Thursday, September 26, 2019

Palmetto Bay responds with its hard-hitting discovery requests served upon the Petitioner LUXCOM. Update on Administrative action filed by Petitioner, YACHT CLUB BY LUXCOM, LLC. Two discovery demands filed Thursday, September 26, 2019. Read the details.

Interesting reading. You can start to get a feel for how this case will be litigation before the Administrative Law Judge come December. The Attorneys for the Village of Palmetto Bay served the Petitioner, LUXCOM, with the following requests for discovery on Thursday, September 26, 2019: 

1. The Respondents' First Request for Production to Petitioner (13 pages, 53 numbered requests, beginning page 6 of the document. CLICK HERE to view the complete Request as filed)

2. The Respondents' Notice of Service of First Set of Interrogatories to Petitioner. Note that only the notice of service is filed, the actual Interrogatories are not required to be filed (CLICK HERE to view the complete 2 page notice as filed)

MORE INFO - Research source, See: Florida Rules of Civil Procedure, RULE 1.350 PRODUCTION OF DOCUMENTS AND THINGS AND ENTRY UPON LAND FOR INSPECTION AND OTHER PURPOSES (CLICK HERE for an online reference)

MORE INFO - Research source, See: Florida Rules of Civil Procedure, RULE 1.340 INTERROGATORIES TO PARTIES (CLICK HERE for an online reference)

Some explanation as to the impact of what was filed/served:

What are Interrogatories? These are written questions that are served upon the opposing parties and must be answered under oath. There is a 30 question limits per Interrogatory request and standard forms must be used when such approved standard forms exist. 

EDITOR’S NOTE: There are no standard Interrogatory forms for this type of case.
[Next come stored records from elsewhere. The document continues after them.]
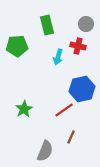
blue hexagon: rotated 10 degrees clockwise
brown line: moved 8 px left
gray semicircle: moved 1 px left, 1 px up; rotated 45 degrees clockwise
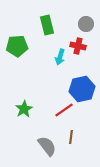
cyan arrow: moved 2 px right
brown line: rotated 16 degrees counterclockwise
gray semicircle: moved 2 px right, 5 px up; rotated 60 degrees counterclockwise
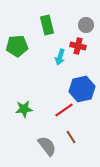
gray circle: moved 1 px down
green star: rotated 24 degrees clockwise
brown line: rotated 40 degrees counterclockwise
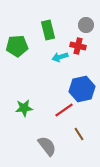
green rectangle: moved 1 px right, 5 px down
cyan arrow: rotated 56 degrees clockwise
green star: moved 1 px up
brown line: moved 8 px right, 3 px up
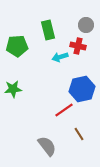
green star: moved 11 px left, 19 px up
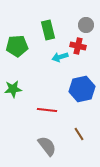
red line: moved 17 px left; rotated 42 degrees clockwise
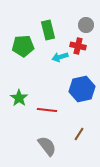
green pentagon: moved 6 px right
green star: moved 6 px right, 9 px down; rotated 30 degrees counterclockwise
brown line: rotated 64 degrees clockwise
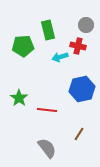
gray semicircle: moved 2 px down
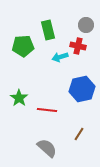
gray semicircle: rotated 10 degrees counterclockwise
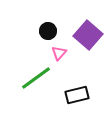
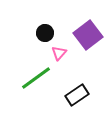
black circle: moved 3 px left, 2 px down
purple square: rotated 12 degrees clockwise
black rectangle: rotated 20 degrees counterclockwise
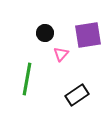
purple square: rotated 28 degrees clockwise
pink triangle: moved 2 px right, 1 px down
green line: moved 9 px left, 1 px down; rotated 44 degrees counterclockwise
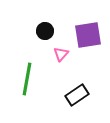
black circle: moved 2 px up
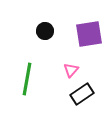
purple square: moved 1 px right, 1 px up
pink triangle: moved 10 px right, 16 px down
black rectangle: moved 5 px right, 1 px up
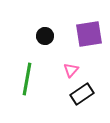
black circle: moved 5 px down
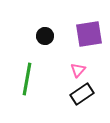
pink triangle: moved 7 px right
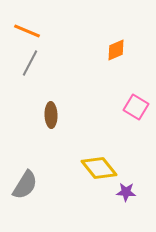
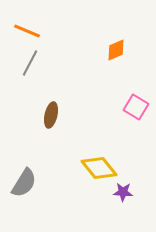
brown ellipse: rotated 15 degrees clockwise
gray semicircle: moved 1 px left, 2 px up
purple star: moved 3 px left
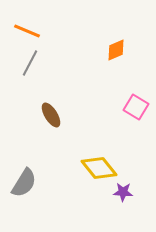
brown ellipse: rotated 45 degrees counterclockwise
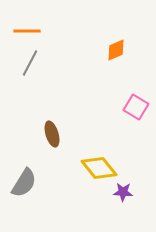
orange line: rotated 24 degrees counterclockwise
brown ellipse: moved 1 px right, 19 px down; rotated 15 degrees clockwise
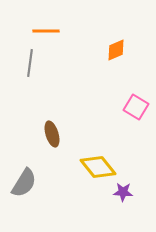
orange line: moved 19 px right
gray line: rotated 20 degrees counterclockwise
yellow diamond: moved 1 px left, 1 px up
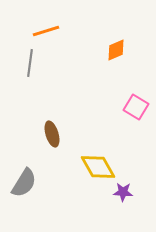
orange line: rotated 16 degrees counterclockwise
yellow diamond: rotated 9 degrees clockwise
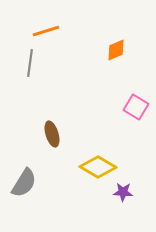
yellow diamond: rotated 30 degrees counterclockwise
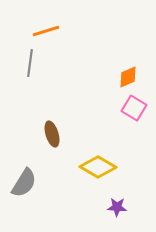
orange diamond: moved 12 px right, 27 px down
pink square: moved 2 px left, 1 px down
purple star: moved 6 px left, 15 px down
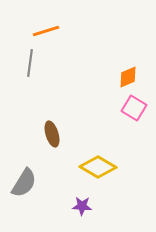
purple star: moved 35 px left, 1 px up
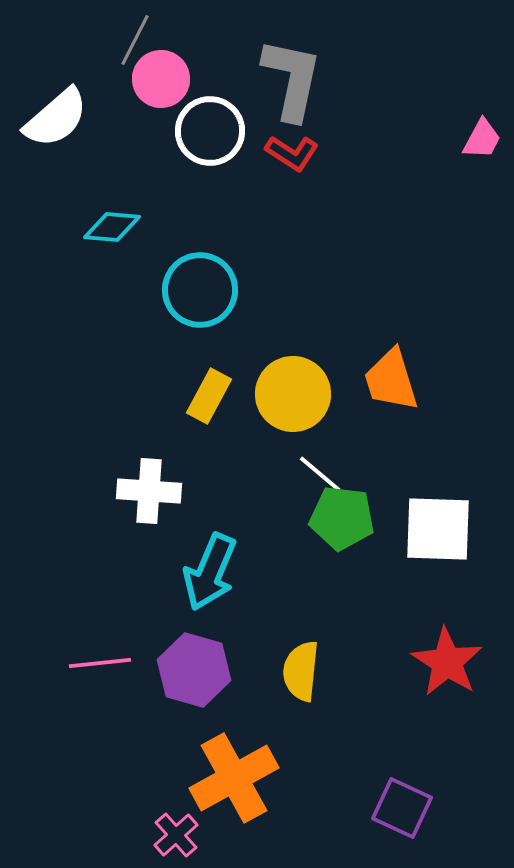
What are Requests for Production of Documents? Written requests that are served upon the opposing parties seeking examination of documents, or allowing for copies of written documents, emails, photos and similar items related to the case and may be used at trial or for follow up discovery.

A party must respond in good faith – courts frown upon “gamesmanship” an attempt to avoid discovery. Motions filed to address gamesmanship may include (but are not limited to): Motions to Compel, to compel better/more complete answers, or even for sanctions if prior discovery orders of the Court are not properly complied with. The Court will sometimes enter sanctions ranging from reimbursement of attorney’s fees to more severe sanctions that could include the striking of pleadings and/or dismissal of the action. 
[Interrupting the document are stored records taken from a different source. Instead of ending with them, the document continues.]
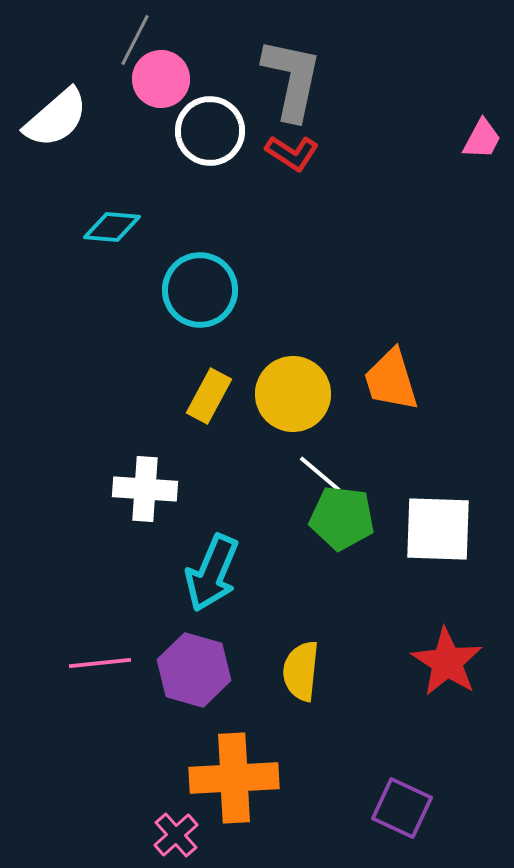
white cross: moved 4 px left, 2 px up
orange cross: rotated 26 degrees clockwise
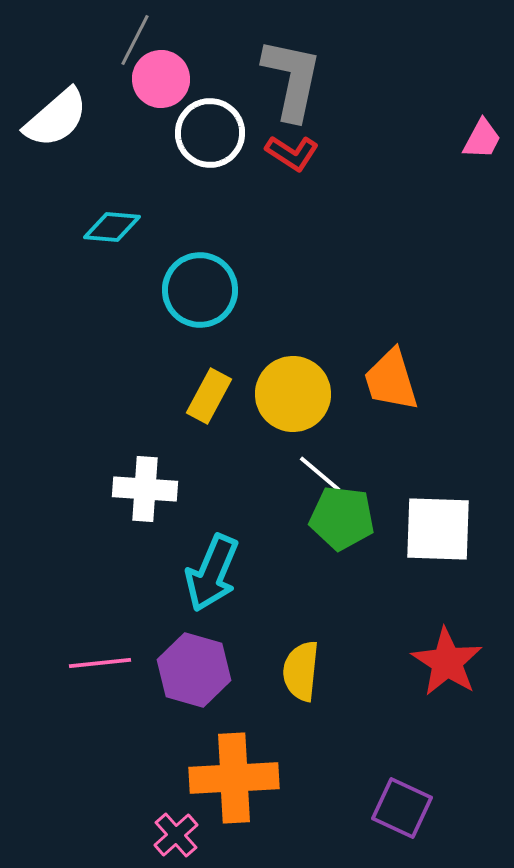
white circle: moved 2 px down
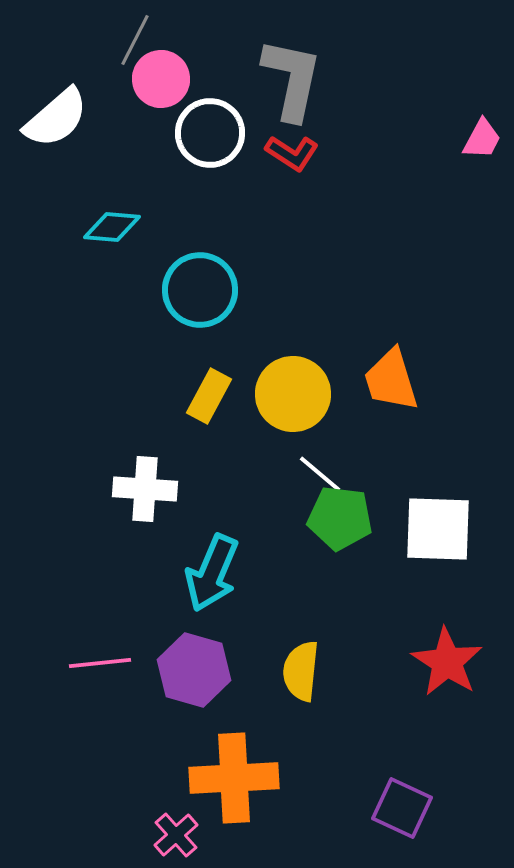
green pentagon: moved 2 px left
There are some recognized “general objections” that include alleging that the discovery requests are: 
1) overbroad;
2) overly burdensome; 
3) not relevant nor likely to lead to the discovery of admissible evidence; 
4) not appropriately limited in time; and
5) seek information protected by the attorney client and/or work product privilege

Documents requested may not be in possession of a party against whom the request is made.

There is a requirement that a party claiming protection of “Privilege” to prepare and file a ‘Privilege log” that properly identifies the documents sought to be protected from disclosure. This aids the court in determining whether the documents are in fact privileged and protected or must be disclosed.

CLICK HERE to view PRIOR RELATED POSTS regarding this LUXCOM administrative proceeding before DOAH.

SPECIAL NOTE: Palmetto Bay officials have continued to not to update the “litigation page” online to include any information relating to this action (or other recent actions) on the official village website (at least as of  9:00 PM, Thursday, 9/26/2019). Posting would be for courtesy, as it is not required, but would aid in transparency. Many of the documents from the prior administrations have been removed from public access online. If DOAH can post these (and many other) documents online, why can’t Palmetto Bay?